Montréal a fait figure d’exception parmi les grands centres urbains, avec une hausse de 226 % des mises en chantier en raison de l’augmentation de l’activité dans le secteur des logements collectifs.
« Il convient également de noter l’augmentation de l’activité de construction à Calgary et à Edmonton, où les mises en chantier ont augmenté pour tous les types de logements, ce qui a entraîné une hausse du nombre total de mises en chantier de 38 % et de 67 % respectivement. »
Selon l’économiste en chef de la SCHL, Bob Dugan, « le contexte de taux d’intérêt plus élevés semble avoir rattrapé certains des principaux centres du Canada », et c’est cette activité, ou son absence, qui a fait baisser les indicateurs nationaux.
L’économiste de la TD, Marc Ercolao, a également souligné « la faible activité de prévente sur les marchés clés et les coûts élevés des intrants » comme raisons pour lesquelles les mises en chantier continueront de baisser à mesure que 2024 progressera, dans un commentaire sur les données de la SCHL de mardi.
En parlant de la pré-vente et en examinant de plus près l’un de ces marchés clés, la région du Grand Toronto et de Hamilton a connu une forte baisse des ventes avant construction au cours des deux dernières années, selon les données du premier trimestre du cabinet de recherche et de conseil Urbanation.
En avril, le cabinet a indiqué que les promoteurs immobiliers qui sont restés bloqués sur leurs projets de pré-construction au premier trimestre 2024 ont obtenu des résultats mitigés.
En fait, seulement 50 % des projets de pré-construction de la région ont été pré-vendus au cours du trimestre, contre un taux d’absorption moyen de 61 % il y a un an et de 85 % deux ans plus tôt.

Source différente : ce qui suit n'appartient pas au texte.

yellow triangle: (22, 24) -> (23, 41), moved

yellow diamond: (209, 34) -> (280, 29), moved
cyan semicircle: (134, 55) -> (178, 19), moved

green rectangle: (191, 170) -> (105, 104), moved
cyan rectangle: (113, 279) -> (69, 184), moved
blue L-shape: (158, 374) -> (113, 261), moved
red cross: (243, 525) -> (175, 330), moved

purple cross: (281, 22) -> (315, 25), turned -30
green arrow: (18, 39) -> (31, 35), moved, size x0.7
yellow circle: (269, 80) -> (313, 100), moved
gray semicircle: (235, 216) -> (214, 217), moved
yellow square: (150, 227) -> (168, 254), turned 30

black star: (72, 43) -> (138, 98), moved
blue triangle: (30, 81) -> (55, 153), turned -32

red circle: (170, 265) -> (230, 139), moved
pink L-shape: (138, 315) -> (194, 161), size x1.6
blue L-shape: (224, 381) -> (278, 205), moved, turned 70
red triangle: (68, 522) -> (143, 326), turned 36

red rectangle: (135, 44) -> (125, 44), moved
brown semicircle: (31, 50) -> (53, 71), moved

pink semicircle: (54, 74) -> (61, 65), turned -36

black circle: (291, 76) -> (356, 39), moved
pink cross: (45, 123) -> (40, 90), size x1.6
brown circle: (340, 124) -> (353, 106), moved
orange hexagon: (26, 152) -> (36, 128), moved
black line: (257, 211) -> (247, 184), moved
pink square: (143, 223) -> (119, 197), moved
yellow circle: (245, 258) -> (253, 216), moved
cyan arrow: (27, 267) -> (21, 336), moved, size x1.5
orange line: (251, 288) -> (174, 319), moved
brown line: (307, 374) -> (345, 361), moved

Les résultats du deuxième trimestre sont attendus dans les prochains jours, a déclaré Urbanation, mais rien n’indique que les préventes reprendront dans un avenir proche.
Pour ceux qui ont la capacité de créer de nouveaux logements, le sentiment baissier du marché, associé aux coûts élevés de faire des affaires n’incite pas beaucoup à se remettre à construire.

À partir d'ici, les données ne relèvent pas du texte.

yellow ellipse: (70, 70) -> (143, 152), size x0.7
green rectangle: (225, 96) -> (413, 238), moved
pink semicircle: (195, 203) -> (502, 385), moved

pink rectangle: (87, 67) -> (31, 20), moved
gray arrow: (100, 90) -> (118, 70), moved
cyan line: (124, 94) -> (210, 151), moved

La baisse significative des taux se fait attendre
La baisse des taux d’intérêt, combinée à une croissance plus modérée des coûts de construction et à un soutien gouvernemental accru, devrait être essentielle à ce que la SCHL a qualifié dans ses prévisions d’avril de « rebond partiel » des mises en chantier de logements, mais même cela n’est pas prévu avant 2025, ou peut-être même 2026.
Néanmoins, si les acteurs envisagent la baisse les taux pour obtenir un quelconque répit, il semble que l’économie canadienne est sur la bonne voie.

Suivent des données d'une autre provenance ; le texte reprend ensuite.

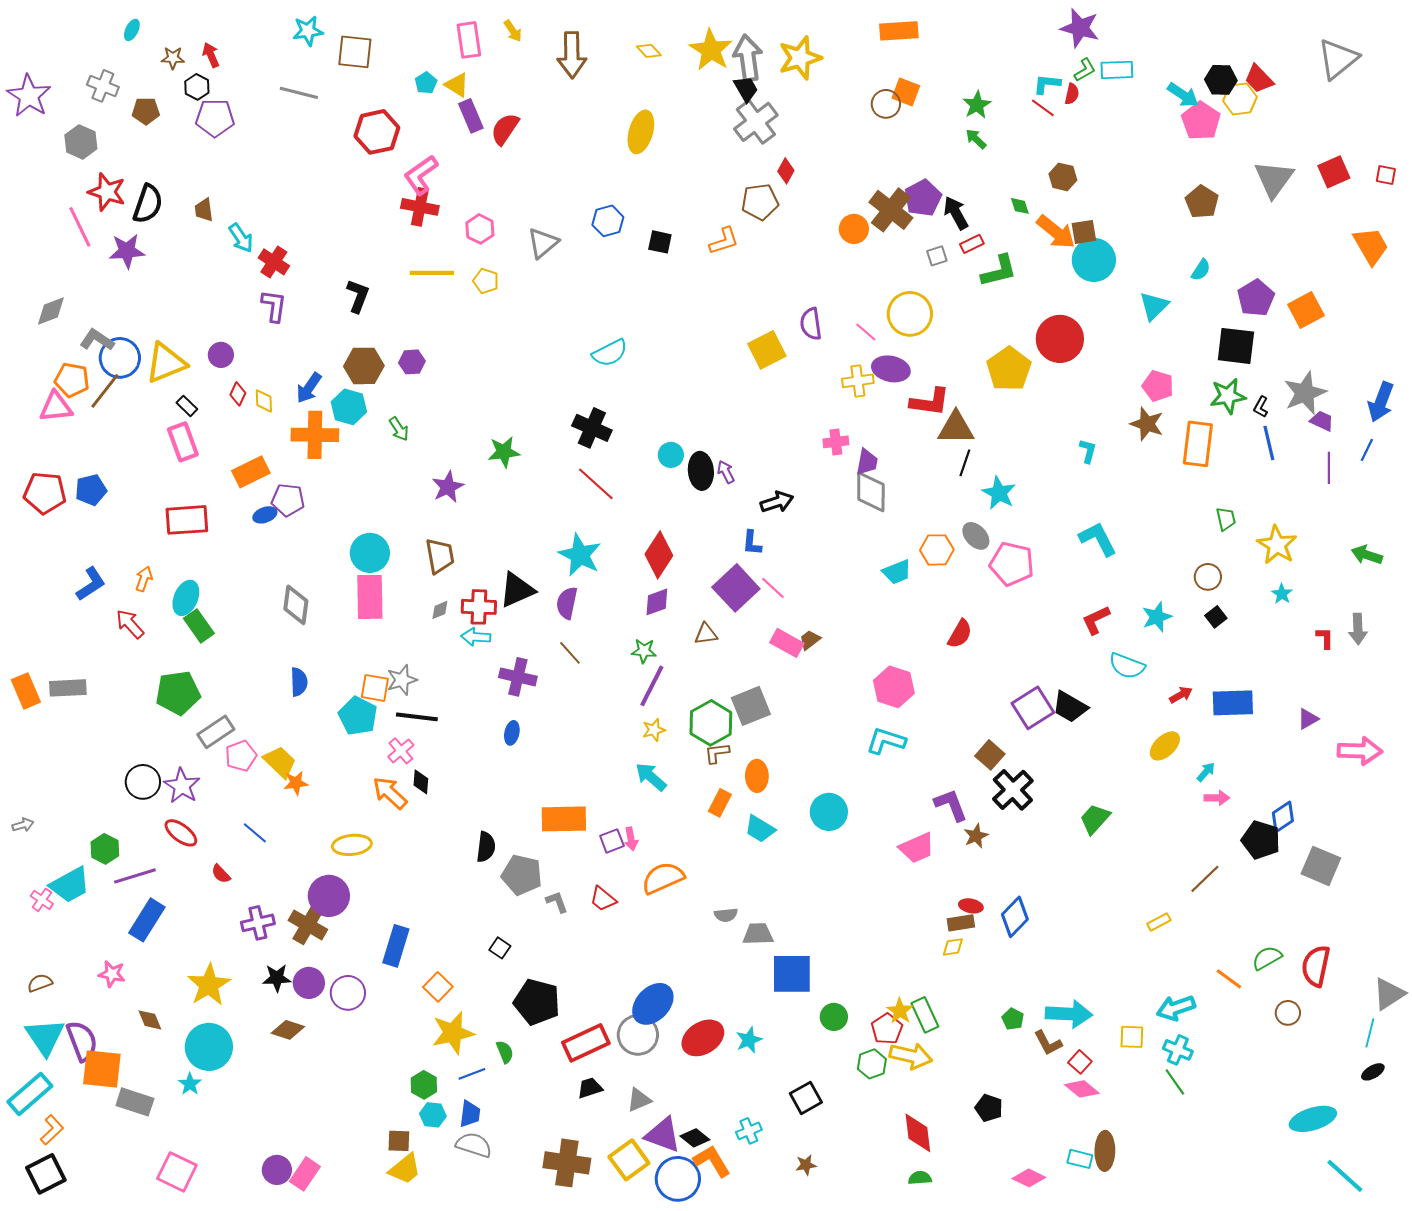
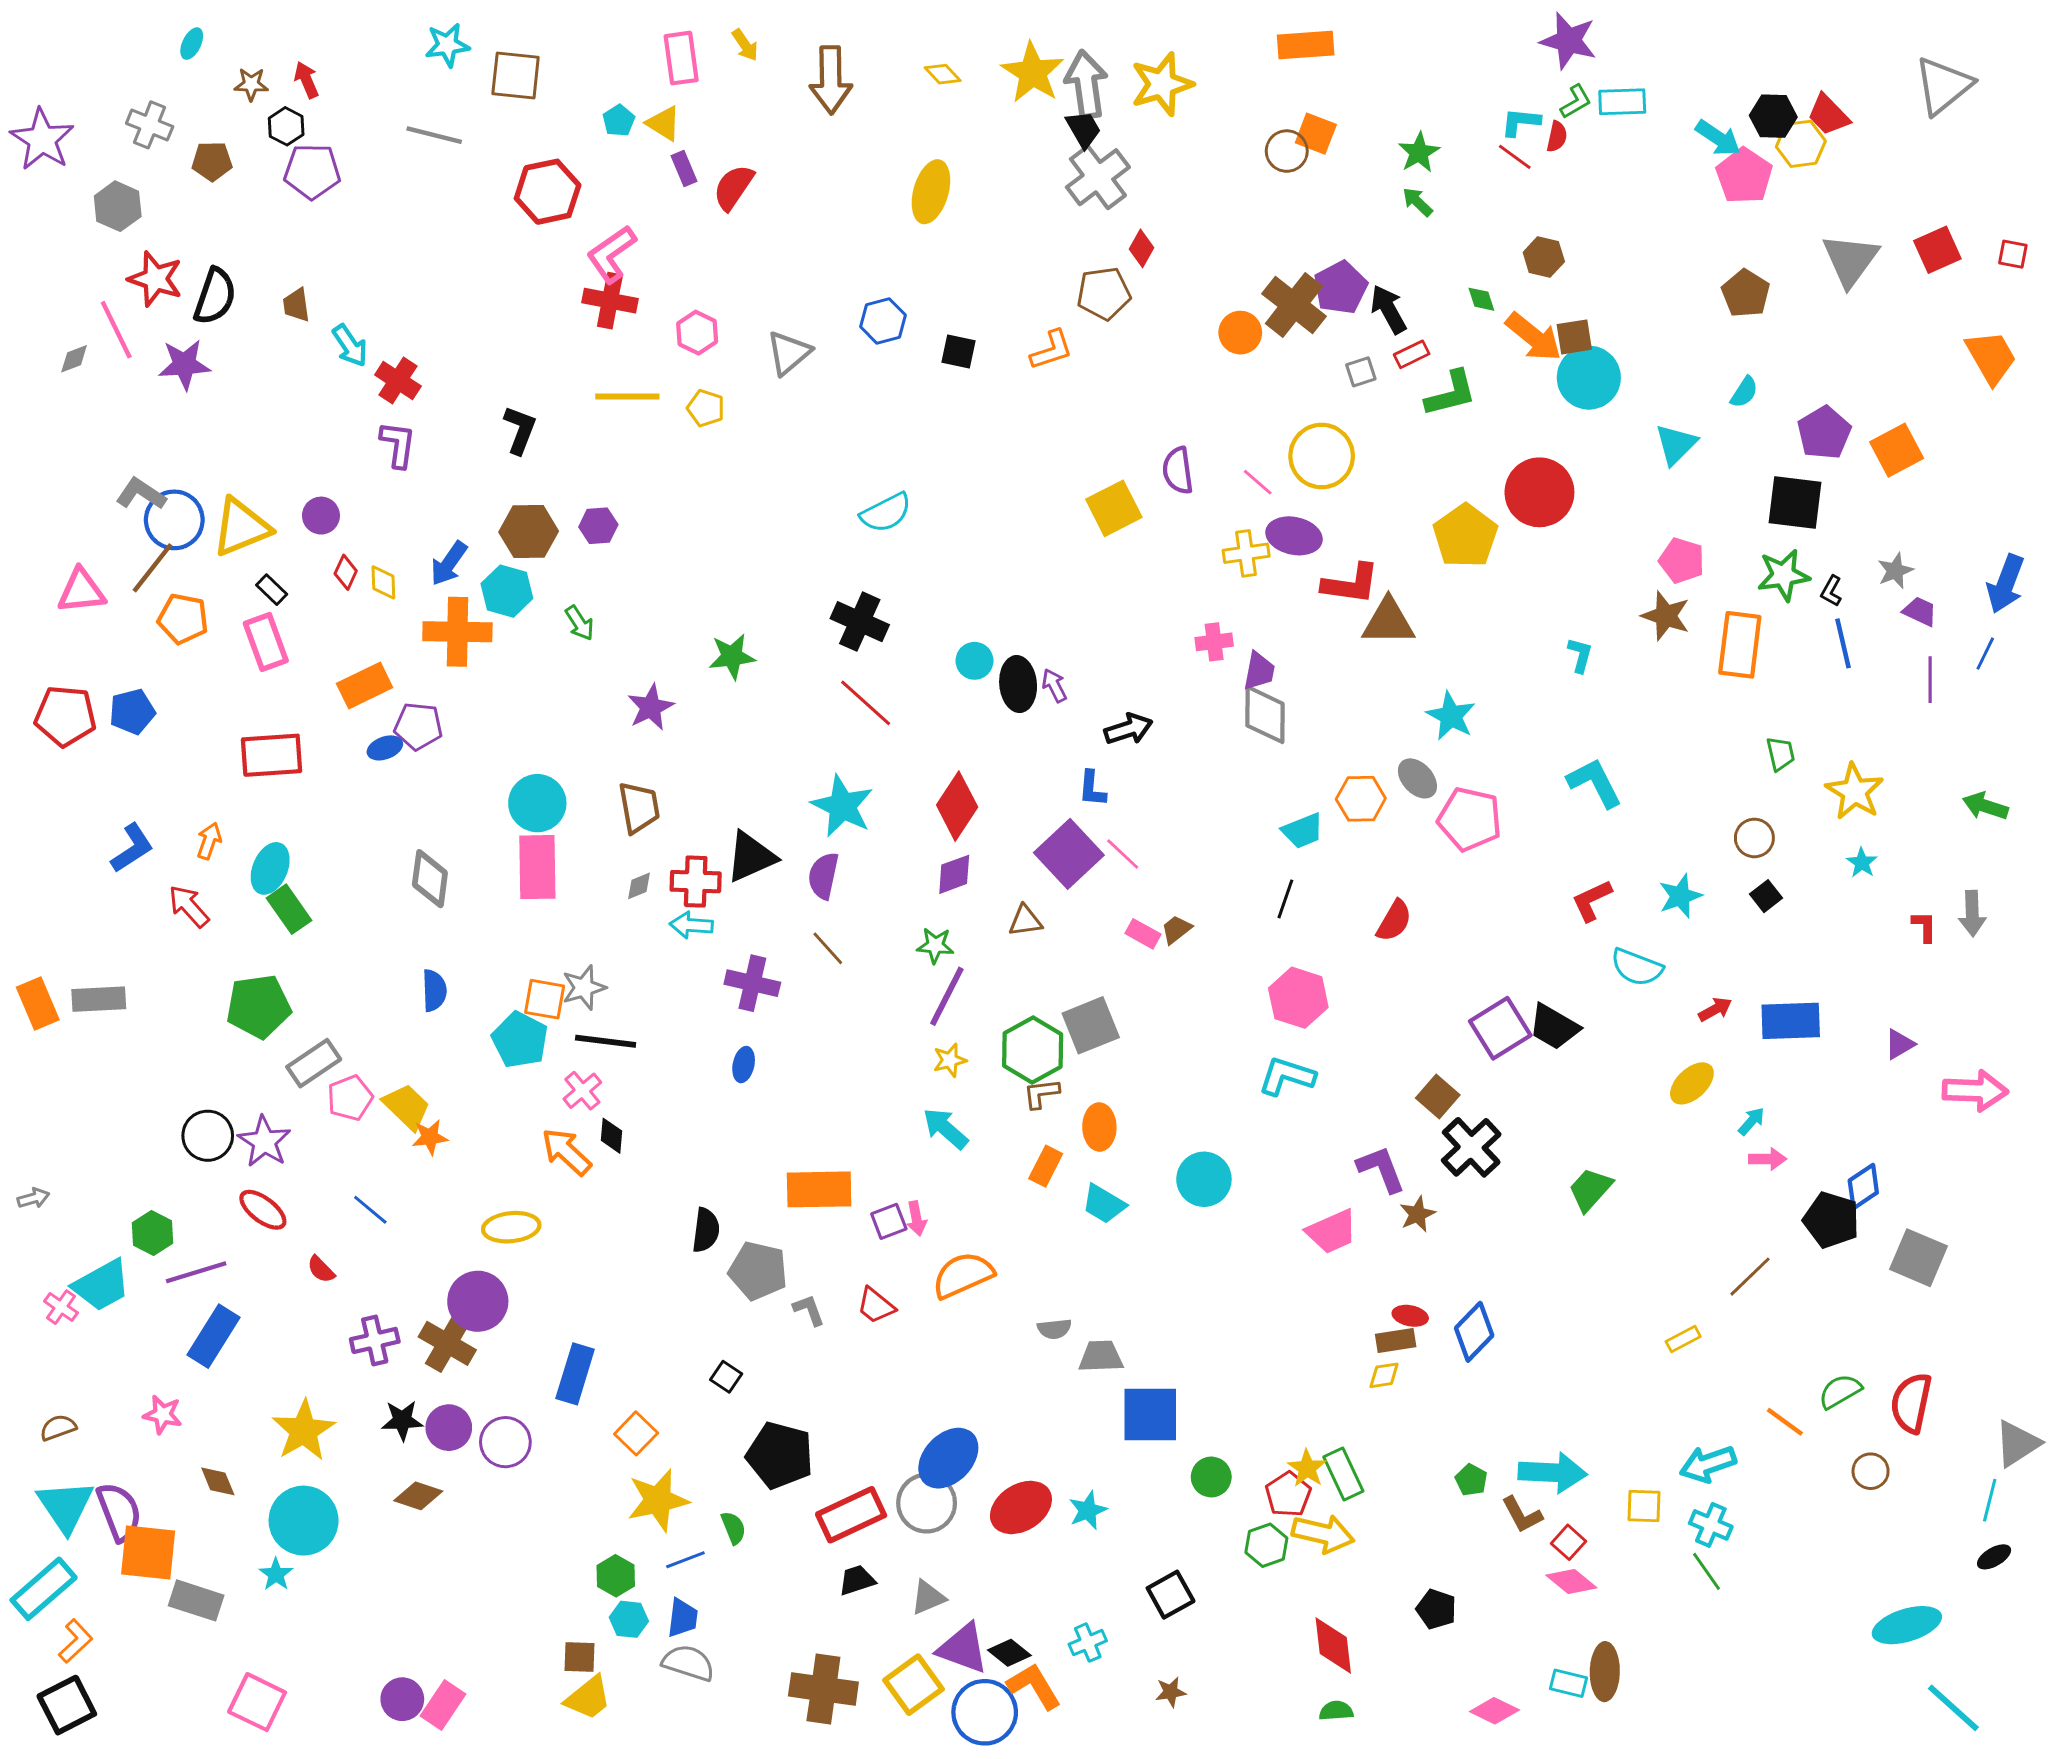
purple rectangle: (471, 116) -> (684, 168), size x0.7
gray diamond: (51, 311) -> (74, 359), moved, size x0.7
orange pentagon: (72, 380) -> (183, 619), moved
gray star: (1305, 393) -> (1895, 571), size x0.6
black line: (965, 463) -> (1285, 899), moved
pink rectangle: (787, 643) -> (1143, 934), size x0.7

La Banque du Canada a annoncé la première réduction des taux d’intérêt du cycle le mois dernier, ramenant le taux directeur à 4,75 %. Il s’agit du chiffre le plus bas depuis juillet 2023.
Plusieurs croient qu’une nouvelle baisse est imminente. La publication mardi des mises en chantier de la SCHL a été accompagné d’une nouvelle lecture de l’indice des prix à la consommation de Statistique Canada, qui a révélé que l’inflation s’est établie à seulement 2,7 % en juin, en baisse par rapport à 2,9 % en mai.
« Bien que les marchés aient déjà largement anticipé une baisse des taux en juillet avant même la dernière publication de l’IPC de Statistique Canada, les données « confirment » presque une baisse des taux lors de la prochaine annonce de la Banque du Canada sur les taux », a déclaré l’économiste de la Banque CIBC Katherine Judge dans un article publié mardi.
Judge a également souligné qu’en retirant les huit composantes les plus volatiles de l’inflation, comme les coûts hypothécaires, les mesures préférées de la Banque du Canada « se situent à peine au-dessus de l’objectif de 2 % ».
Les économistes de RBC , Desjardins et BMO sont également favorables à une baisse des taux en juillet. Benjamin Reitzes, de BMO, en particulier, préconise une nouvelle baisse de 25 points de base, ce qui ramènerait le taux directeur à 4,5 %. Pendant ce temps, les économistes de la TD et de la Scotia restent indécis quant à ce que l’annonce de la Banque du Canada la semaine prochaine apportera.